# Busy Bass Week - 5/4 Thru 5/8/09



## tom_in_orl (Dec 9, 2006)

Wow you got a lot of fishing in this week. I am jealous.


----------



## Big_Fish (Dec 10, 2006)

Cool, I have also suffered bass thumb.


----------



## tgaud11 (Sep 30, 2008)

man...looks like you have those bass dialed in!!!


----------



## phishphood (Dec 15, 2006)

Now you have to wait for that thumb to heal to finish the baseboards. ;D


----------



## Green_Hornet (Nov 1, 2008)

I wish I had a week like that!
Nice job!


----------



## mark_gardner (Mar 18, 2009)

nice report and congrats on being able to ditch the baseboard routine in favor of knocking out some fresh water action. i think i'm gonna try to get my rat out and ready for the lake down the street. next week i'll be working on the backside of a house that sits right on it.... talk aout waving a candy in front of a baby ;D


----------



## HaMm3r (Dec 11, 2006)

> Wow you got a lot of fishing in this week. I am jealous.


Yeah, that was almost too much fishing...by the end of the week I found myself getting irate at stuff I'd normally just laugh about. :-[



> Cool, I have also suffered bass thumb.


Almost healed up now.
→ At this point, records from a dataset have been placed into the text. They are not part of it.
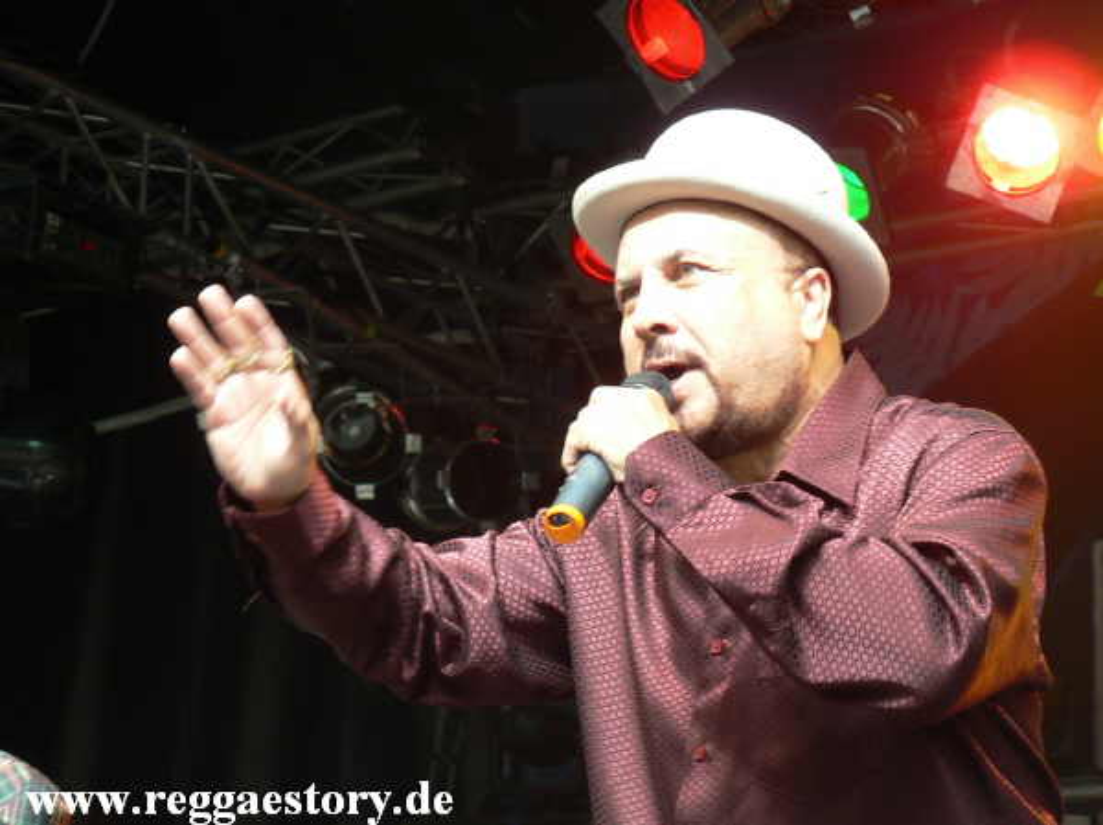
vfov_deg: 13.1
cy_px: 412
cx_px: 552
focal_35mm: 113
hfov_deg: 17.4
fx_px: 3598
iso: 64
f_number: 3.2
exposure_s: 1/40
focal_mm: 19.5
Should be ready for more action here soon.  



> man...looks like you have those bass dialed in!!!


 ;D Thanks, but don't forget we a couple really bad days too.
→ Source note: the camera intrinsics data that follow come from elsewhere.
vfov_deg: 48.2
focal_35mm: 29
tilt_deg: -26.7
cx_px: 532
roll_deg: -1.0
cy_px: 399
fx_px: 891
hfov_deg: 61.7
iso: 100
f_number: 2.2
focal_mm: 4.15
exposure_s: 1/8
> Now you have to wait for that thumb to heal to finish the baseboards. ;D


Nope...finished them on Saturday.  I've just got 44 feet more to go, and the whole house will be done.
[smiley=supercool.gif]



> I wish I had a week like that!
> Nice job!


Thank you! 



> nice report and congrats on being able to ditch the baseboard routine in favor of knocking out some fresh water action. i think i'm gonna try to get my rat out and ready for the lake down the street. next week i'll be working on the backside of a house that sits right on it.... talk aout waving a candy in front of a baby ;D


Be sure to post a report and let us know how you did.


----------



## Canoeman (Jul 23, 2008)

I need an IT job. You fish more than I do. Good work.


----------